- Page text -
=== Section Start ===

Know Where You Can Find Anything

As part of my presentations on Work Literacy and eLearning 2.0 - I discuss how learning and knowledge work are changed by things such as computers, mobile computing, the web, social media, social networks, access to people/experts through the web, and the flood of new tools. To me, this change is still being underestimated - it's so radical that it's pretty hard to comprehend it.

A post by Gina Minks - - where she discusses a quote from an inscription at FSU:
The half of knowledge, is knowing where to find knowledge



Led me through to the King William's College annual General Knowledge Paper (GKP). I guess it's been published in the Guardian since 1951 - 2006 test - but it was new to me. Students sit for the test twice: once on the day before the winter holiday, and again when they return after the holiday (after having researched answers). It is highly difficult. Here are the first two questions from 2006:

1) In the year 1906:

1 which bedstefar was mourned multinationally?

2 which fruity concoction rivalled the first all-big-gun ship?

The test is now voluntary. There's a beautiful quote at the start of the test (and it's translation).

"Scire ubi aliquid invenire possis, ea demum maxima pars eruditionis est"

"To know where you can find anything is, after all, the greatest part of erudition."

And if you run a Google define search on erudition for those of us wanting to make sure we understand the term, you get roughly:
profound scholarly knowledge
So, as opposed to half of education being to know where to find things, the King William's quote puts it at "the greatest part."

=== Section End ===

- Task material -
=== Section Start ===

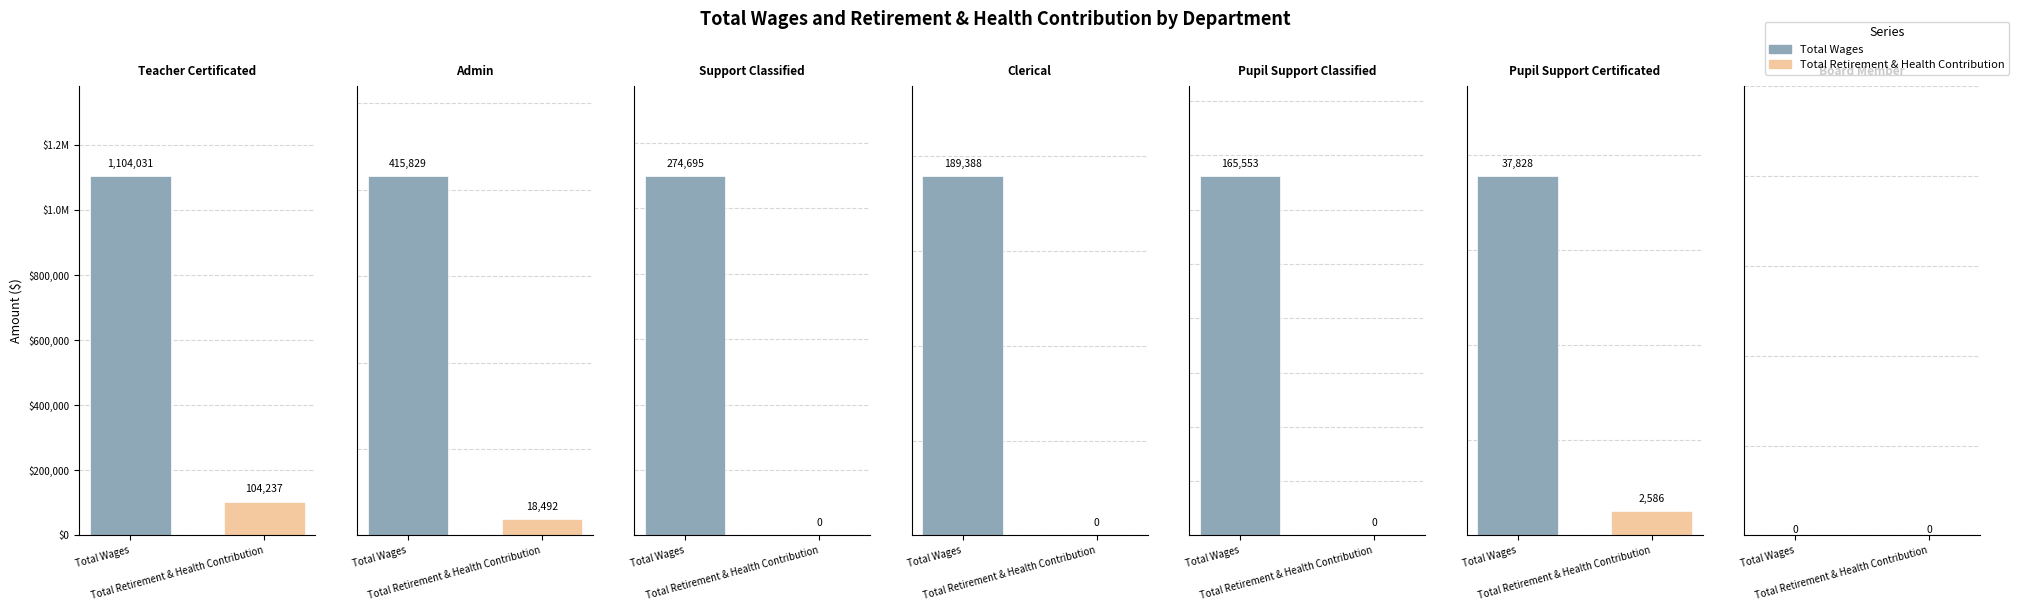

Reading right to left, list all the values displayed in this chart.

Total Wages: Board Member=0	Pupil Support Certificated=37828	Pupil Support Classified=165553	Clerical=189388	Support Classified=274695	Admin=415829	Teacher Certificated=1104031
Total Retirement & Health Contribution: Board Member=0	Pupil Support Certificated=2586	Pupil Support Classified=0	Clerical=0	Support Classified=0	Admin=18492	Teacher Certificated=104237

=== Section End ===
=== Section Start ===

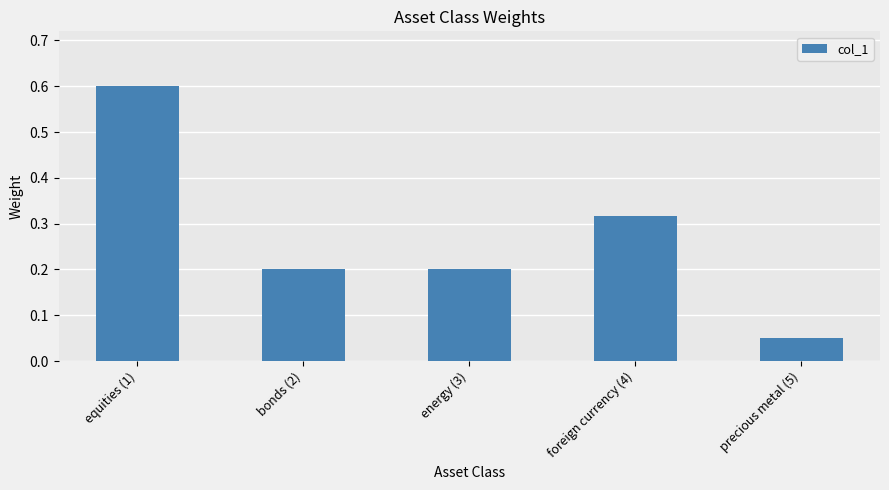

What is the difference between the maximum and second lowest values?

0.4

=== Section End ===

- Brief A -
Answer these questions using the post about knowing where to find knowledge:
(i) At what institution is the inscription that Gina Minks discusses?
(ii) How many times do students sit for the General Knowledge Paper?
(iii) What definition of erudition does the post give from a Google define search?
- Brief B -
In the first block of rows, echo the lines between the line holding "Total Wages: Board" and the line holding "Total Retirement &", inclusive.
The text and the rows have nothing to do with each other.

- Final answer A -
(i) FSU
(ii) Twice
(iii) Profound scholarly knowledge

- Final answer B -
Total Wages: Board Member=0	Pupil Support Certificated=37828	Pupil Support Classified=165553	Clerical=189388	Support Classified=274695	Admin=415829	Teacher Certificated=1104031
Total Retirement & Health Contribution: Board Member=0	Pupil Support Certificated=2586	Pupil Support Classified=0	Clerical=0	Support Classified=0	Admin=18492	Teacher Certificated=104237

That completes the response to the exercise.